As his lawyers were locked in discussion with lawyers for the Guardian and Granada over a settlement, Mr Aitken and his wife, Lolicia, announced that they were parting for "personal reasons".

He said: "Recent events have shattered me and broken our family."

The former Chief Secretary to the Treasury and defence procurement minister intended to call his wife, their twin daughters, Victoria and Alexandra, 17, and his mother-in-law over his controversial stay at the Paris Ritz hotel. He had described it as "ladies' day" at the court.

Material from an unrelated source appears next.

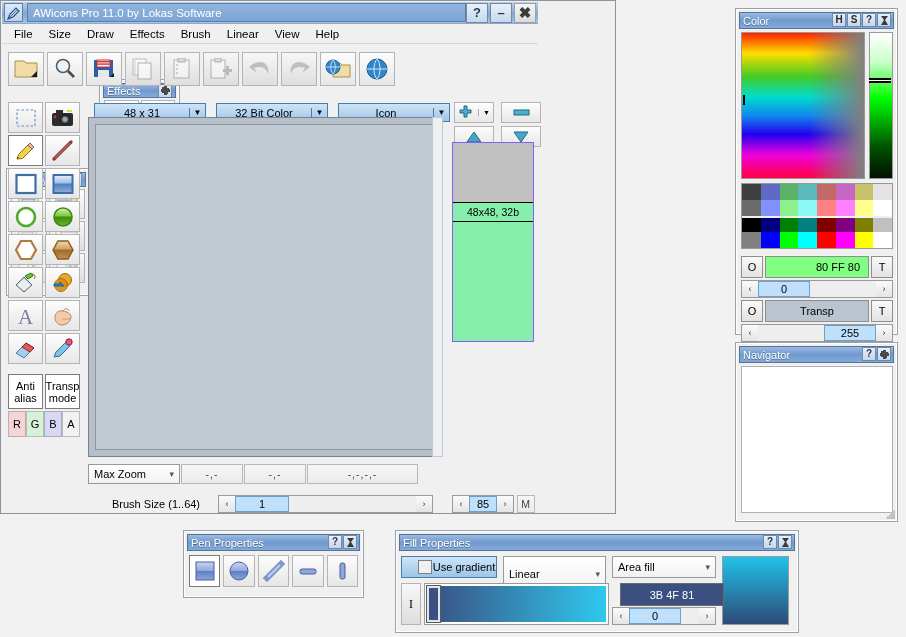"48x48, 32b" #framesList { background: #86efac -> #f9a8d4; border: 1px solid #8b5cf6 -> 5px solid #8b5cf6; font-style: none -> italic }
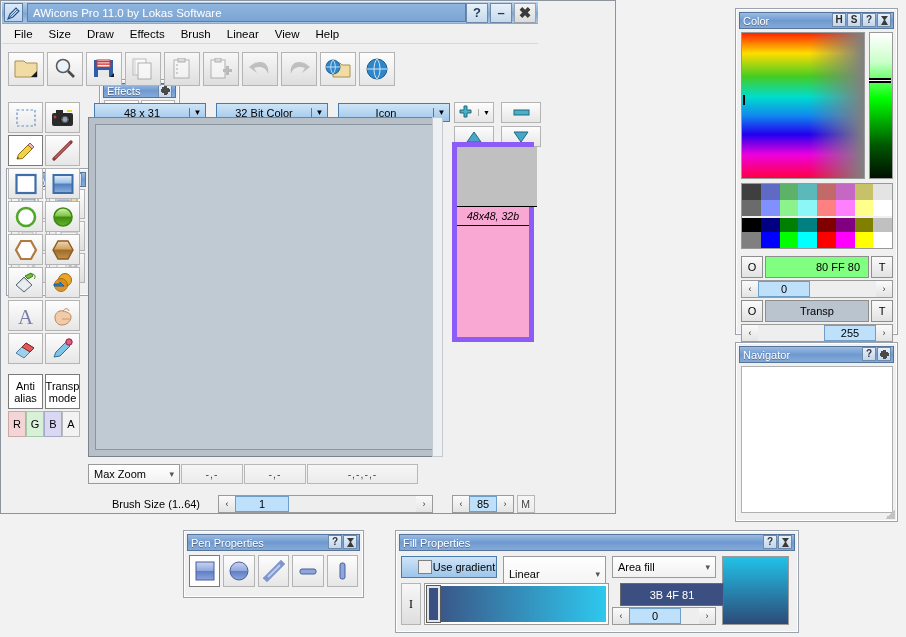"3B 4F 81" div { margin-left: 8px -> none }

Mr and Mrs Aitken, a Yugoslav-born former economist, married in l979 after being introduced by the mother of Said Ayas, a Saudi business associate. Mr Aitken had described how, at one of his first meeting with his " bubbly" Lolicia, she had stated she was determined to marry him. He recalled: "As we stepped on to the dance floor, after an acquaintance of 15 minutes, she said 'I would like you to know that you're the man I am going to marry'. I said 'don't be ridiculous', but she has antennae. "

The couple also have a son, William, 14, who, Mr Aitken said in court, asked him " Daddy, what is a pimp?" after the Guardian accused him of pimping for Arab businessmen.

Neither Mr Aitken, nor his wife were in court yesterday - _the first time they had failed to turn up during the 12-day hearing.

Mr Aitken is suing the newspaper and the television company, makers of the World in Action programme, over claims that he was financially dependant on powerful Saudi interests, and that he pimped for Arabs.

A British Airways investigator, Wendy Harris, is believed to have provided details of travel arrangements for Mrs Aitken and the couple's daughter, Victoria, during the crucial period when Mr Aitken stayed at the Ritz in September l993. Mr Aitken has been accused of letting his hotel bill be paid by Prince Mohammed, son of the Saudi king, during the Paris visit, which, if proved, would be in direct contravention of rules on ministerial conduct.

Giving evidence on oath at the High Court last week, Mr Aitken insisted that the bill had been paid by Mrs Aitken who had travelled from Switzerland to Paris.

The family had travelled from London to Paris, and then Mrs Aitken had gone on with Victoria to Switzerland as Mr Aitken arrived in Paris.

He had given the same version in the past to the then prime minister, John Major, the Cabinet Secretary, Sir Robin Butler, and MPs in the Commons.

But Ms Harris's signed statement claims that BA documentation shows that Mrs Aitken and Victoria had booked to travel directly from London to Geneva by air, and had travelled back the same way without a Paris stopover.